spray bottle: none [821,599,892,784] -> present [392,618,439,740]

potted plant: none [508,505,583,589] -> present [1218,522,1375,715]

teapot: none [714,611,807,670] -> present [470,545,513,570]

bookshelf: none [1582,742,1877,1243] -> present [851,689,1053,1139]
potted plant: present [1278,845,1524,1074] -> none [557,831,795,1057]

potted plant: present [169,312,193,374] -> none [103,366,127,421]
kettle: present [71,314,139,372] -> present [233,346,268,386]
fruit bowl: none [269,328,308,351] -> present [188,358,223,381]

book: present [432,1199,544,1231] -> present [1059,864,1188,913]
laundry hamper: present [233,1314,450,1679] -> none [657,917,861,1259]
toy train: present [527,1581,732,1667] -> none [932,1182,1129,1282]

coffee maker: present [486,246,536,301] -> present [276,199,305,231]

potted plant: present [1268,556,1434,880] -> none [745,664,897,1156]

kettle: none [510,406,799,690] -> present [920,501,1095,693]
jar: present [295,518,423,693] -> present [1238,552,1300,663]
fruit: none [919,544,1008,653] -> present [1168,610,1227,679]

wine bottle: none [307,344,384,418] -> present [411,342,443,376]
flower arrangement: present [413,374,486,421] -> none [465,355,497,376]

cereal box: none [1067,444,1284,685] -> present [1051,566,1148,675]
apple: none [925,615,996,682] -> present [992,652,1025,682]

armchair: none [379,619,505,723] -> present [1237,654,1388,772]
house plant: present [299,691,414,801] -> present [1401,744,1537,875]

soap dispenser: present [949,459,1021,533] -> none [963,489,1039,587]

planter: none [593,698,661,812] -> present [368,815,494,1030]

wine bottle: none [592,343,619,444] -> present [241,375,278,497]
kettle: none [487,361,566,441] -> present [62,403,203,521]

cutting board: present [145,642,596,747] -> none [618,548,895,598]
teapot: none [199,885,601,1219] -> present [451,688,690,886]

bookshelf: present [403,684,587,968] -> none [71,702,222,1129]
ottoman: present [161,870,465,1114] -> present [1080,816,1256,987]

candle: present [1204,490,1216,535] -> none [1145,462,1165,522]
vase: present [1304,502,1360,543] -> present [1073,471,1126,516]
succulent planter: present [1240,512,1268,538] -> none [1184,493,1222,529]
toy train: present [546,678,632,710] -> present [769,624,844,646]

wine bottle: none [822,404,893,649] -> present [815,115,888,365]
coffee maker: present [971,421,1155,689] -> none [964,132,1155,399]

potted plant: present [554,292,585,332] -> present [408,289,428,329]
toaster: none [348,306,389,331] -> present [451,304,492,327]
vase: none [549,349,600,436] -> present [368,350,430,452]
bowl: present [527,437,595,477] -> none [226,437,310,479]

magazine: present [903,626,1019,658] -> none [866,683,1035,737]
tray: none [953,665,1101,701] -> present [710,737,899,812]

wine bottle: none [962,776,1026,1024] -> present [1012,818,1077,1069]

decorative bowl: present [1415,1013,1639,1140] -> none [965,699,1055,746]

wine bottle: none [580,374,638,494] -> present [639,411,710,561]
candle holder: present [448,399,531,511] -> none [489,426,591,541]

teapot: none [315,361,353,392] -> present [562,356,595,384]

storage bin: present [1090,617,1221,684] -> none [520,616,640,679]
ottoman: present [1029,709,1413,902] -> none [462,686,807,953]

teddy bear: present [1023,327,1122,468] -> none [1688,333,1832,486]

REQUIRED WORK:
Restate, word for word and with nothing added, the lines from the beginning of the records above through the line that contains "potted plant: present [1268,556,1434,880]".

RESPONSE AREA:
spray bottle: none [821,599,892,784] -> present [392,618,439,740]

potted plant: none [508,505,583,589] -> present [1218,522,1375,715]

teapot: none [714,611,807,670] -> present [470,545,513,570]

bookshelf: none [1582,742,1877,1243] -> present [851,689,1053,1139]
potted plant: present [1278,845,1524,1074] -> none [557,831,795,1057]

potted plant: present [169,312,193,374] -> none [103,366,127,421]
kettle: present [71,314,139,372] -> present [233,346,268,386]
fruit bowl: none [269,328,308,351] -> present [188,358,223,381]

book: present [432,1199,544,1231] -> present [1059,864,1188,913]
laundry hamper: present [233,1314,450,1679] -> none [657,917,861,1259]
toy train: present [527,1581,732,1667] -> none [932,1182,1129,1282]

coffee maker: present [486,246,536,301] -> present [276,199,305,231]

potted plant: present [1268,556,1434,880] -> none [745,664,897,1156]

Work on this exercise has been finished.